:: Passage ::
■ ■ ■
US 31 Bar-B-Q's classic pork sandwich
US 31 Bar-B-Q’s classic pork sandwich

I like to travel. I get into it. It’s one thing to pass through a city, but I’d rather dig in and get a feel for it. I try to stay outside the tourist zones when possible, and get out into the neighborhoods. If you know a local, all the better. A tour guide who actually likes and knows a city and won’t douse you with the malarkey that many of those jive-ass tour operators usually do. Ever listen to the line of hooey they lay on the tourists in those double-decker buses? “And to your left you’ll see the apartment building where Jack Kerouac and Ken Kesey wrote the first draft of their screenplay The Naked and the Dead in 1937.” Stuff like that. Anyway, a real local won’t do that to you. They take you to the best places to eat, that’s what they’ll do.

Food is always a fun part of travel for us. Part of the culture. Hitting those native restaurants is something you can’t do at home. Why anyone would choose shopping as a main travel activity is beyond me. Every city has just about the same stores, until you get out into the funky neighborhoods, of course. That I get. I’m not completely insensitive to the hunter-gathering instinct. But food, man. Local cuisine. That’s what I dig.
■ ■ ■
:: Items ::
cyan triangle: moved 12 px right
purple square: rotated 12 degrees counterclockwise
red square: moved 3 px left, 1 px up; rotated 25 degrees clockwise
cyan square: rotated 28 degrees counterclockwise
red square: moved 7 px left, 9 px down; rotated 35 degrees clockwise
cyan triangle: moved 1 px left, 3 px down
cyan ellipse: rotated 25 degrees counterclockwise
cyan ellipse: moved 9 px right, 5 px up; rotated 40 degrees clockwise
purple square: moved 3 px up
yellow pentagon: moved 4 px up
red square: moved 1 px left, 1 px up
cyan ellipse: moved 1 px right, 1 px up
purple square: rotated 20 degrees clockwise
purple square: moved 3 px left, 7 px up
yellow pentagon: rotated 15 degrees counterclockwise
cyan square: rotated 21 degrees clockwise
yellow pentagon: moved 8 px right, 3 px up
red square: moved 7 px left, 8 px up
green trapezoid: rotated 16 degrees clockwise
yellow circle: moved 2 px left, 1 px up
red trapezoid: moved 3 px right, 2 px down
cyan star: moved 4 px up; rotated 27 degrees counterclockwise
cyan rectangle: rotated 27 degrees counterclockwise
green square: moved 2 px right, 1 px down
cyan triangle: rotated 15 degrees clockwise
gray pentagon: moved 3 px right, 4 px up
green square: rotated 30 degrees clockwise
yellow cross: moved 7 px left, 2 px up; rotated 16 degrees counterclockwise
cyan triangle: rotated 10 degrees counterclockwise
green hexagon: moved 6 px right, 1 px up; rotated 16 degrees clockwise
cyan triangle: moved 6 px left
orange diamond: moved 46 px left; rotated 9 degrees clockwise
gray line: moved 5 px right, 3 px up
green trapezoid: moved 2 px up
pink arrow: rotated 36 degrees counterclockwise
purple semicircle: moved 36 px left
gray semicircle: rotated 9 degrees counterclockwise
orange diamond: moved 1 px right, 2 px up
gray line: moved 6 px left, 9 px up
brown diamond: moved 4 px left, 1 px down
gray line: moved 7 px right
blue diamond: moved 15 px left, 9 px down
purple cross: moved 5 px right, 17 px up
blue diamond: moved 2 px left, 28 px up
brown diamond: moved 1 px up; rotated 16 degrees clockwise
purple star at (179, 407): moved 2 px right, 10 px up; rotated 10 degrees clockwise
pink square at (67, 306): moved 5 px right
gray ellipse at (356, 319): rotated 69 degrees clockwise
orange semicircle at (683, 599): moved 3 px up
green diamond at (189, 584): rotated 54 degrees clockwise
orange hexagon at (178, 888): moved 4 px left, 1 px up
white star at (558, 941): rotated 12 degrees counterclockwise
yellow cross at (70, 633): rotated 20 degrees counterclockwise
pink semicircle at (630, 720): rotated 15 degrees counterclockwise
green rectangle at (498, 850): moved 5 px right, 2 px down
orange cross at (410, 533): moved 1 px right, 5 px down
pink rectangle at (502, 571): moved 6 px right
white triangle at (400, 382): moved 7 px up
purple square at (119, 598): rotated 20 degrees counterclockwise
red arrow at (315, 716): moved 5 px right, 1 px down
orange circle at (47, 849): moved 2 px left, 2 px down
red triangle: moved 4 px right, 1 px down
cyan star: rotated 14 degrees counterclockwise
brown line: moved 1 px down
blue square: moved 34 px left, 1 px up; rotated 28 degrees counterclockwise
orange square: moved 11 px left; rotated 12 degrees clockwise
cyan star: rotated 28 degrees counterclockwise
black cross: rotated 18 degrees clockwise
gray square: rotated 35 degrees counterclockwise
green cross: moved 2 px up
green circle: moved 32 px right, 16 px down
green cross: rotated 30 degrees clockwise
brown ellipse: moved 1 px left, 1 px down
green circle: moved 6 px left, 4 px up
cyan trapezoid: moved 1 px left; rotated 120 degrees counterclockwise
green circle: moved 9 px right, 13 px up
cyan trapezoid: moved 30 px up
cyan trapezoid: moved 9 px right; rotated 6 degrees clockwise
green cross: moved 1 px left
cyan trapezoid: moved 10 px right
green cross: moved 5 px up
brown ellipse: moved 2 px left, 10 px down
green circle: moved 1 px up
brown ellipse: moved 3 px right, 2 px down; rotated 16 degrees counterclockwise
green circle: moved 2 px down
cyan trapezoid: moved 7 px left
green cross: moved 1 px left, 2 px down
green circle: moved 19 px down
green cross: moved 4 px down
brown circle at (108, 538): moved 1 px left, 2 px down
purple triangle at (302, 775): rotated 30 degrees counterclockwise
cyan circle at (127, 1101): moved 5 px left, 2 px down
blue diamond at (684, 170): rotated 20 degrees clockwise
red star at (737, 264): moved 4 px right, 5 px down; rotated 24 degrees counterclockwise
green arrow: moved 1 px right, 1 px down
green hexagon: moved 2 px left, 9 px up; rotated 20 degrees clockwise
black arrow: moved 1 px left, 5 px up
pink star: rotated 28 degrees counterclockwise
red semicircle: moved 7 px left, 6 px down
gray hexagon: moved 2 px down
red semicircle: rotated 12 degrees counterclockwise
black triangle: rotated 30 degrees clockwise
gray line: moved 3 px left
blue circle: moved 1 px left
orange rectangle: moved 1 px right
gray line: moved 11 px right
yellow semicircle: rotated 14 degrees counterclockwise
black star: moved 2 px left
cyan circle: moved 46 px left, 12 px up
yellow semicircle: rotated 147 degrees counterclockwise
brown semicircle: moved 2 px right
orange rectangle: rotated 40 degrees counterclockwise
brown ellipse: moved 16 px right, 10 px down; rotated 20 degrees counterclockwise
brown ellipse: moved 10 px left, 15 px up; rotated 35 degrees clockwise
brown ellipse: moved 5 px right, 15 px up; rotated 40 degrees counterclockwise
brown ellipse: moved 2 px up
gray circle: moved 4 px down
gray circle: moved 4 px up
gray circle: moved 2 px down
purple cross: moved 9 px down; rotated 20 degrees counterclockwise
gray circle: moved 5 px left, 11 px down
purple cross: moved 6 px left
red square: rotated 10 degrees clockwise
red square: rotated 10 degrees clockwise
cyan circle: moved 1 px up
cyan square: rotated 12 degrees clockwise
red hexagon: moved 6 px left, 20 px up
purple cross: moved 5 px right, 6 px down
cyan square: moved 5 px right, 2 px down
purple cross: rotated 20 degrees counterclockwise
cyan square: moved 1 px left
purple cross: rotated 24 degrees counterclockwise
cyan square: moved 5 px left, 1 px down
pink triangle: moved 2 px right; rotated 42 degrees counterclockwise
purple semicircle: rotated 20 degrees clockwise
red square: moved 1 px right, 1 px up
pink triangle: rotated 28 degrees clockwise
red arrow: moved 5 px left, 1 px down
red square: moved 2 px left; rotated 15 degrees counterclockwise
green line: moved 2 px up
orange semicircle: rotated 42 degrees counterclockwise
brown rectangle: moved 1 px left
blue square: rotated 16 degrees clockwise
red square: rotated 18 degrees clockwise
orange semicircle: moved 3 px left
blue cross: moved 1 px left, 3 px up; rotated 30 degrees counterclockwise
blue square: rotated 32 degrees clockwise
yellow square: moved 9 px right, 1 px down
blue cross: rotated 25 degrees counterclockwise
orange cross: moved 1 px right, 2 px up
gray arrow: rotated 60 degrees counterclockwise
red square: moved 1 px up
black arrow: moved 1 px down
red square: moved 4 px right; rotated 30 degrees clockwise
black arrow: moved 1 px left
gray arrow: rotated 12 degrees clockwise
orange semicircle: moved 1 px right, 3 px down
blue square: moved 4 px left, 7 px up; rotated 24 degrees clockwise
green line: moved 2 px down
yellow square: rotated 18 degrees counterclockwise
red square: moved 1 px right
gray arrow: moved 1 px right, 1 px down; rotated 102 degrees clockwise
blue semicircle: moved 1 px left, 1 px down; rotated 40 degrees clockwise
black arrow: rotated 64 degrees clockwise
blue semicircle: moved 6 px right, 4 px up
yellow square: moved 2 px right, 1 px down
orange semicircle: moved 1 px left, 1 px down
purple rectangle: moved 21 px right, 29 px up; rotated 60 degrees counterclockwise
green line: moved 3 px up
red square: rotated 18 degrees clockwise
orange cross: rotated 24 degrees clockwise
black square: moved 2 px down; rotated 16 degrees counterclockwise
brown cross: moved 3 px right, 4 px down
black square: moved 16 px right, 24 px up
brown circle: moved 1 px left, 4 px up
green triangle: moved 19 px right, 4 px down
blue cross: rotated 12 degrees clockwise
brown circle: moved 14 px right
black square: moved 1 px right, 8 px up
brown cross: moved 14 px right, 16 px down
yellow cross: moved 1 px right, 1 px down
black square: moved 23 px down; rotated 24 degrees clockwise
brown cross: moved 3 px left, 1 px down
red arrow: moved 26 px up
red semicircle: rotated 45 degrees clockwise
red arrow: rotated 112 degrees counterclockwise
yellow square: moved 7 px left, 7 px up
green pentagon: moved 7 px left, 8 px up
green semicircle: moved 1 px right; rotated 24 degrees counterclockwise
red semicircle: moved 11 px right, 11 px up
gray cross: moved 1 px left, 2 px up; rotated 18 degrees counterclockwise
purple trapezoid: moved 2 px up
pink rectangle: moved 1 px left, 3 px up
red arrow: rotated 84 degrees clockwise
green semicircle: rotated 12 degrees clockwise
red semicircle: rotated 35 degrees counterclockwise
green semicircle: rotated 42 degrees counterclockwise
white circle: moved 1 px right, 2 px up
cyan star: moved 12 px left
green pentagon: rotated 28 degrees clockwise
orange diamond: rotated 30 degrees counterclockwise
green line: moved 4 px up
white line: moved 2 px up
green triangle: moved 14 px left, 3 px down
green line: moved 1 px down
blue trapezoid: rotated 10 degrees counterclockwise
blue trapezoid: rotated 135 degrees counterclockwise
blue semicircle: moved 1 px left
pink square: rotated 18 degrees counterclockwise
■ ■ ■
:: Exercise goal ::
From the passage about travel and local food, pull out the text starting at "I like to travel." and ending at "what they’ll do.", copying it word for word.

:: Exercise solution ::
I like to travel. I get into it. It’s one thing to pass through a city, but I’d rather dig in and get a feel for it. I try to stay outside the tourist zones when possible, and get out into the neighborhoods. If you know a local, all the better. A tour guide who actually likes and knows a city and won’t douse you with the malarkey that many of those jive-ass tour operators usually do. Ever listen to the line of hooey they lay on the tourists in those double-decker buses? “And to your left you’ll see the apartment building where Jack Kerouac and Ken Kesey wrote the first draft of their screenplay The Naked and the Dead in 1937.” Stuff like that. Anyway, a real local won’t do that to you. They take you to the best places to eat, that’s what they’ll do.